As the American workforce and further white upper class working women like Sheryl Sandberg continue to advocate for women to reach for higher positions, there is a failure to recognize intersectional issues that affect women of color. These efforts from American society to politicize the experiences of women in the workforce should be praised for raising the issue of gender discrimination in the workplace, but the efforts have mostly disregarded marginalized experiences.

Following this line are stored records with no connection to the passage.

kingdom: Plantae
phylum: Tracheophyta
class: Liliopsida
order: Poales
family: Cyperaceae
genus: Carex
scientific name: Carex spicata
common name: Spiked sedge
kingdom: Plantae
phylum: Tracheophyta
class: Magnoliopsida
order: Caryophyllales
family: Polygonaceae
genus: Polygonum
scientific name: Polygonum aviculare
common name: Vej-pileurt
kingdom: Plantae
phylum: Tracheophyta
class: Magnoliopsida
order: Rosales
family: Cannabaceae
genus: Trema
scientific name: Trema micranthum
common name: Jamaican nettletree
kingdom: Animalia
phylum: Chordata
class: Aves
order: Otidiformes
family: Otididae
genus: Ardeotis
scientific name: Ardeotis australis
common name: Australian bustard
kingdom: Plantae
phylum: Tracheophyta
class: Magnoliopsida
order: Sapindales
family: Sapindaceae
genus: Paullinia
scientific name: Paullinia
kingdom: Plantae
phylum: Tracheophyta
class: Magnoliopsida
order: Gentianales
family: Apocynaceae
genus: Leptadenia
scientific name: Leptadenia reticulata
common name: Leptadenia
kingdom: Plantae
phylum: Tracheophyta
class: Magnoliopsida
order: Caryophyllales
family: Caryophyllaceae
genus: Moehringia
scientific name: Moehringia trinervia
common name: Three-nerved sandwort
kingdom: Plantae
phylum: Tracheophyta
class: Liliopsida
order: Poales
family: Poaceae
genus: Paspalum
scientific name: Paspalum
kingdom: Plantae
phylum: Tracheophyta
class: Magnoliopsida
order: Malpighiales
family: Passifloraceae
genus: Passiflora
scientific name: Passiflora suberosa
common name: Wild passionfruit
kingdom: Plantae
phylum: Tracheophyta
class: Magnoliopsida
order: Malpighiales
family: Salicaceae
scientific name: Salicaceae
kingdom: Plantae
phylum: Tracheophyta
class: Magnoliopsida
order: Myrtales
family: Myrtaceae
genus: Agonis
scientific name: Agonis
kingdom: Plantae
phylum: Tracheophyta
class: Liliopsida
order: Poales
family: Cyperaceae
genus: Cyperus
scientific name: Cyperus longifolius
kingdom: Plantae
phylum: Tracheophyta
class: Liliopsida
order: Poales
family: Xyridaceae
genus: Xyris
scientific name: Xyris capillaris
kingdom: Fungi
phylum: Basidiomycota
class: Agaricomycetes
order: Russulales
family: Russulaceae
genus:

Crenshaw explains that “ignoring difference within groups contributes to tension among groups” and is “another problem of identity politics” (Crenshaw 1242). In recognizing its disregard for marginalized women through language, American mainstream feminism can take the first step towards allowing women of color the opportunity to “lean in” in the workforce. Sheryl Sandberg modestly acknowledges not knowing all the answers when she says, “I want to be very clear that this speech comes with no judgments. I don't have the right answer”. Sandberg’s recognition that “it’s not that simple” opens up the window of opportunity to “lean in” and sit at the table for women who feel excluded from Sandberg’s feminist approach, and allows for those in her privileged group to consider thinking beyond borders.
This research essay was awarded at the annual CSGS department (center for sexualities and gender studies) Student Research and Creative Arts Conference on Genders and Sexualities at Cal State Los Angeles.